Task material below:
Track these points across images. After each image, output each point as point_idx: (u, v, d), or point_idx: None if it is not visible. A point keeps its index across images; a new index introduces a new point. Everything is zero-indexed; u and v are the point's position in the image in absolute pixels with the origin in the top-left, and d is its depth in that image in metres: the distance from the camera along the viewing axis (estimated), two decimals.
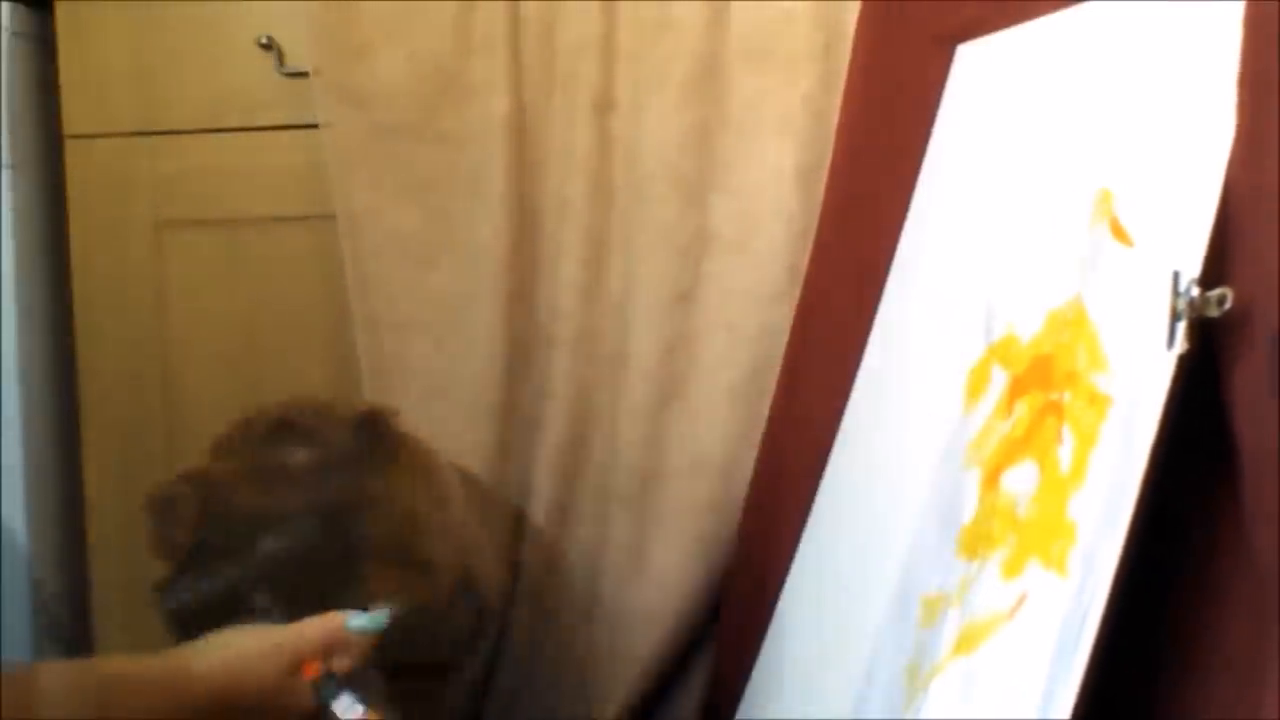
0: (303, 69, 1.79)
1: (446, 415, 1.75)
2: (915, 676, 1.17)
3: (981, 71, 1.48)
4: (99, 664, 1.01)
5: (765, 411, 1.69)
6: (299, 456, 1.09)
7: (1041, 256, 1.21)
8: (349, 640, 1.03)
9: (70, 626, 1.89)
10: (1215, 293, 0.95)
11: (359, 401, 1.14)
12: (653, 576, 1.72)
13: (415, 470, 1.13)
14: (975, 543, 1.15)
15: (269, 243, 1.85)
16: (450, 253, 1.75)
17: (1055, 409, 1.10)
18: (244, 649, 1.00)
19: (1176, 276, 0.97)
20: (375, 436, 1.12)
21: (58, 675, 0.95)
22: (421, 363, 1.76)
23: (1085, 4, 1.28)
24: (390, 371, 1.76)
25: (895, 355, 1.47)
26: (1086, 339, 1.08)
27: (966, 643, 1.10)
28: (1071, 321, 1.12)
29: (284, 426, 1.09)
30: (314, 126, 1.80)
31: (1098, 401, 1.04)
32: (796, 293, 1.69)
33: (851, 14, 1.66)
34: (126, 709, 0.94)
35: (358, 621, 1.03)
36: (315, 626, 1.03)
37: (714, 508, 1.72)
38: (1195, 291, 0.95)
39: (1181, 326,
End of Task material.
Task material below:
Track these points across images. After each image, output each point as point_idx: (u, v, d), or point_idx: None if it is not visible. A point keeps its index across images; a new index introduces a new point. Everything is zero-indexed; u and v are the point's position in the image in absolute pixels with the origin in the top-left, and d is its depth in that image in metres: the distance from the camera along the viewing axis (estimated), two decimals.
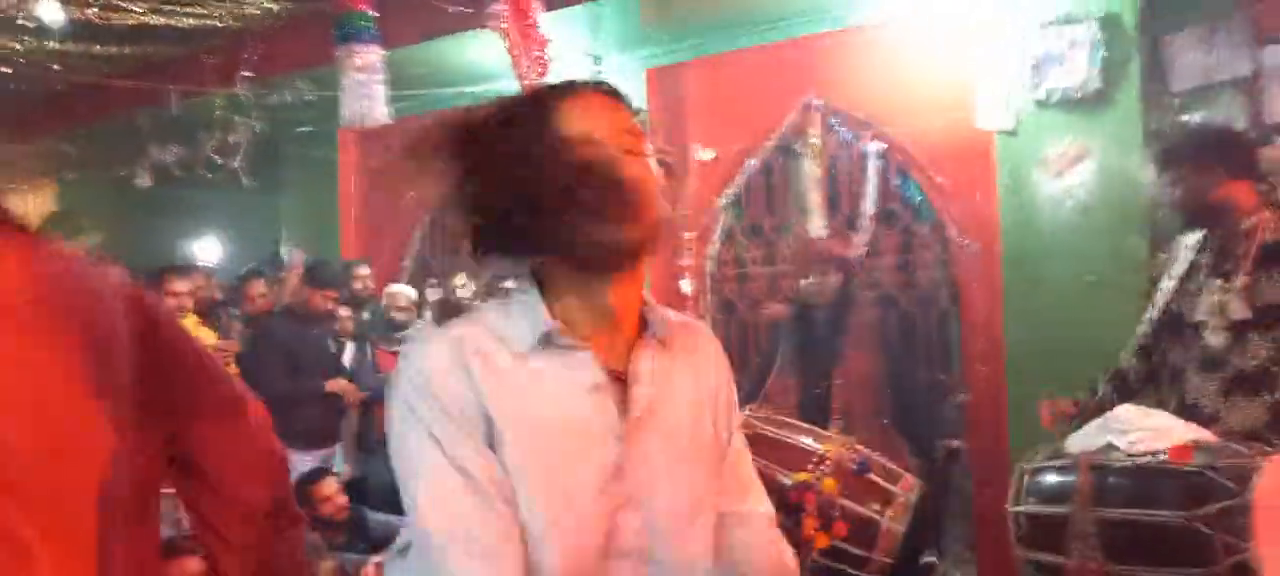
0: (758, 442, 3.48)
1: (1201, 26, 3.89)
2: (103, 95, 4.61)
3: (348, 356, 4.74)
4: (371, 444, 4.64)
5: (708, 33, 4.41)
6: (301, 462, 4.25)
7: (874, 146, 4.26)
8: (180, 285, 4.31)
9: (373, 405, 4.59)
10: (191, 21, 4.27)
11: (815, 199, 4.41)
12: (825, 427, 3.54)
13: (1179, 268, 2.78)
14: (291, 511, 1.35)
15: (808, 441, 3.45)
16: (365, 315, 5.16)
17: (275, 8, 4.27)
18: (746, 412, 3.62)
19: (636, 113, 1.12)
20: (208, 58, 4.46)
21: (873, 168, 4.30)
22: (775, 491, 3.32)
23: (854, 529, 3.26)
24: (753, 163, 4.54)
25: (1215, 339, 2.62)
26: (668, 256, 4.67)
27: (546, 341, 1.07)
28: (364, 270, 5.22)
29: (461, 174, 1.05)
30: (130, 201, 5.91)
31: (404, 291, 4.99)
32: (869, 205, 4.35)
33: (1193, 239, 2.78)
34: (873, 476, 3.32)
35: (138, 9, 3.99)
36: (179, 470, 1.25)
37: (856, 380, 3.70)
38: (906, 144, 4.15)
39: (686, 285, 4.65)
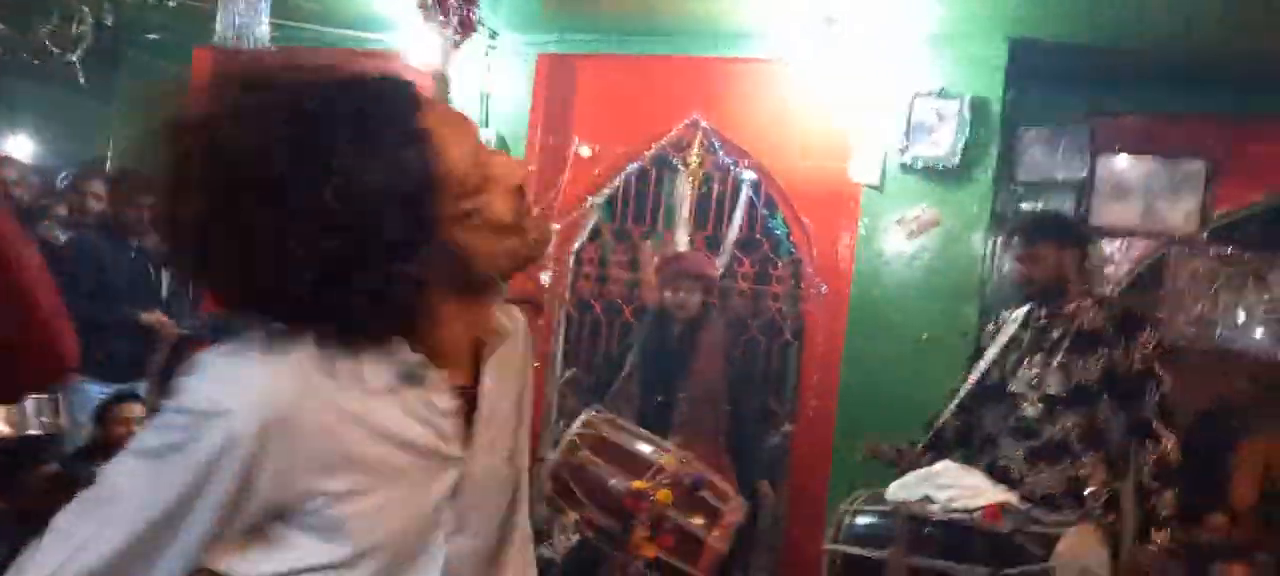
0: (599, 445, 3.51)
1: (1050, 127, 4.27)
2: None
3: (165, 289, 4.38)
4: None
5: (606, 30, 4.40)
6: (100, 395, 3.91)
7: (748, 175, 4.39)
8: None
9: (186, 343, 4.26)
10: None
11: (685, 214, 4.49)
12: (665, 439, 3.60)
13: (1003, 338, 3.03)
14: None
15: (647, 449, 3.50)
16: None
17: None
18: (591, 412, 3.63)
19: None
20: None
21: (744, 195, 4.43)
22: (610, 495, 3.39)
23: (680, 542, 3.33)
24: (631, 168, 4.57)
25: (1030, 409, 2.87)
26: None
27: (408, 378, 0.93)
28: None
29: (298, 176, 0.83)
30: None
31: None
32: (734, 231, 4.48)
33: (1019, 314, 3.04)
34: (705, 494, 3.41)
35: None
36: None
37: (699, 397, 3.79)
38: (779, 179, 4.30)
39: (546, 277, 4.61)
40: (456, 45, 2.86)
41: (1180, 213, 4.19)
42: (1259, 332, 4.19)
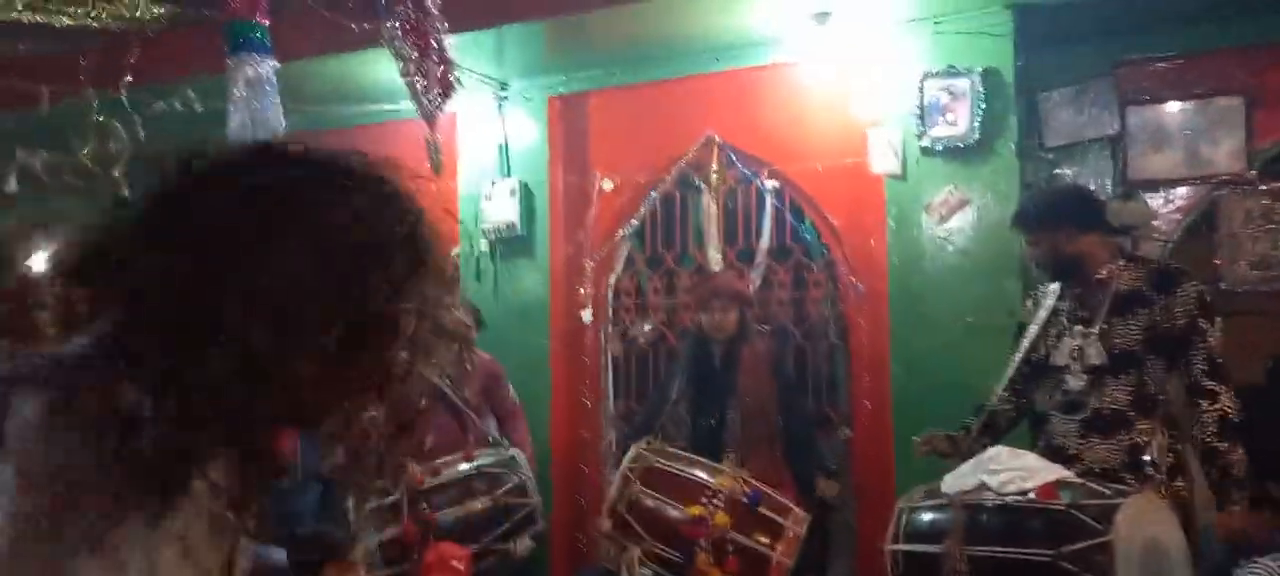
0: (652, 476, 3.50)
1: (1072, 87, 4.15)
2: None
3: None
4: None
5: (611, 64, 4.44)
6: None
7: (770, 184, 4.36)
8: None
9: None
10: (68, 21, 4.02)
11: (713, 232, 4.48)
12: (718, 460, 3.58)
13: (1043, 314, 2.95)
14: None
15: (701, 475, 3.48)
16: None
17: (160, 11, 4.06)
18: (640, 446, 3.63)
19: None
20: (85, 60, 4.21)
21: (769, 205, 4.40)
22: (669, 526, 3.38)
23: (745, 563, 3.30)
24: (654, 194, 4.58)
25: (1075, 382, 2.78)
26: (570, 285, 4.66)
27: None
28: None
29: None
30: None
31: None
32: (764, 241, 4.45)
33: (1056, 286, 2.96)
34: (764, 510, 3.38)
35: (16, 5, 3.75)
End of Task material.
Taking the entries above, extract every line from the one bearing "10: (191, 21, 4.27)" through the one bearing "35: (16, 5, 3.75)", exactly, with no pictures.

■ Output for this task:
10: (191, 21, 4.27)
11: (815, 199, 4.41)
12: (825, 427, 3.54)
13: (1179, 268, 2.78)
14: (291, 511, 1.35)
15: (808, 441, 3.45)
16: (365, 315, 5.16)
17: (275, 8, 4.27)
18: (746, 412, 3.62)
19: (636, 113, 1.12)
20: (208, 58, 4.46)
21: (873, 168, 4.30)
22: (775, 491, 3.32)
23: (854, 529, 3.26)
24: (753, 163, 4.54)
25: (1215, 339, 2.62)
26: (668, 256, 4.67)
27: (546, 341, 1.07)
28: (364, 270, 5.22)
29: (461, 174, 1.05)
30: (130, 201, 5.91)
31: (404, 291, 4.99)
32: (869, 205, 4.35)
33: (1193, 239, 2.78)
34: (873, 476, 3.32)
35: (138, 9, 3.99)
36: (179, 470, 1.25)
37: (856, 380, 3.70)
38: (906, 144, 4.15)
39: (686, 285, 4.65)
0: (599, 445, 3.51)
1: (1050, 127, 4.27)
2: None
3: (165, 289, 4.38)
4: None
5: (606, 30, 4.40)
6: (100, 395, 3.91)
7: (748, 175, 4.39)
8: None
9: (186, 343, 4.26)
10: None
11: (685, 214, 4.49)
12: (665, 439, 3.60)
13: (1003, 338, 3.03)
14: None
15: (647, 449, 3.50)
16: None
17: None
18: (591, 412, 3.63)
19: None
20: None
21: (744, 195, 4.43)
22: (610, 495, 3.39)
23: (680, 542, 3.33)
24: (631, 168, 4.57)
25: (1030, 409, 2.87)
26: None
27: (408, 378, 0.93)
28: None
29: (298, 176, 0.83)
30: None
31: None
32: (734, 231, 4.48)
33: (1019, 314, 3.04)
34: (705, 494, 3.41)
35: None
36: None
37: (699, 397, 3.79)
38: (779, 179, 4.30)
39: (546, 277, 4.61)
40: (456, 45, 2.86)
41: (1180, 213, 4.19)
42: (1259, 332, 4.19)
0: (652, 476, 3.50)
1: (1072, 87, 4.15)
2: None
3: None
4: None
5: (611, 64, 4.44)
6: None
7: (770, 184, 4.36)
8: None
9: None
10: (68, 21, 4.02)
11: (713, 232, 4.48)
12: (718, 460, 3.58)
13: (1043, 314, 2.95)
14: None
15: (701, 475, 3.48)
16: None
17: (160, 11, 4.06)
18: (640, 446, 3.63)
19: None
20: (85, 60, 4.21)
21: (769, 205, 4.40)
22: (669, 526, 3.38)
23: (745, 563, 3.30)
24: (654, 194, 4.58)
25: (1075, 382, 2.78)
26: (570, 285, 4.66)
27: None
28: None
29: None
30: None
31: None
32: (764, 241, 4.45)
33: (1056, 286, 2.96)
34: (764, 510, 3.38)
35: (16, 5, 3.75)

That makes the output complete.